══ Recorded information ══
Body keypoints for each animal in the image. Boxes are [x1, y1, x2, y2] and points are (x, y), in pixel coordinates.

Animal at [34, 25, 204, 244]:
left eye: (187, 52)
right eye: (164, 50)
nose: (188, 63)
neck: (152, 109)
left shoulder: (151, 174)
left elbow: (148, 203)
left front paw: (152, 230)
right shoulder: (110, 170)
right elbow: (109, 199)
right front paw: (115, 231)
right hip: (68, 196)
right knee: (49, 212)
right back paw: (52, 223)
═══
Prompt:
The full material has to be written out again exactly as shown.

Your solution:
Body keypoints for each animal in the image. Boxes are [x1, y1, x2, y2] and points are (x, y), in pixel coordinates.

Animal at [34, 25, 204, 244]:
left eye: (187, 52)
right eye: (164, 50)
nose: (188, 63)
neck: (152, 109)
left shoulder: (151, 174)
left elbow: (148, 203)
left front paw: (152, 230)
right shoulder: (110, 170)
right elbow: (109, 199)
right front paw: (115, 231)
right hip: (68, 196)
right knee: (49, 212)
right back paw: (52, 223)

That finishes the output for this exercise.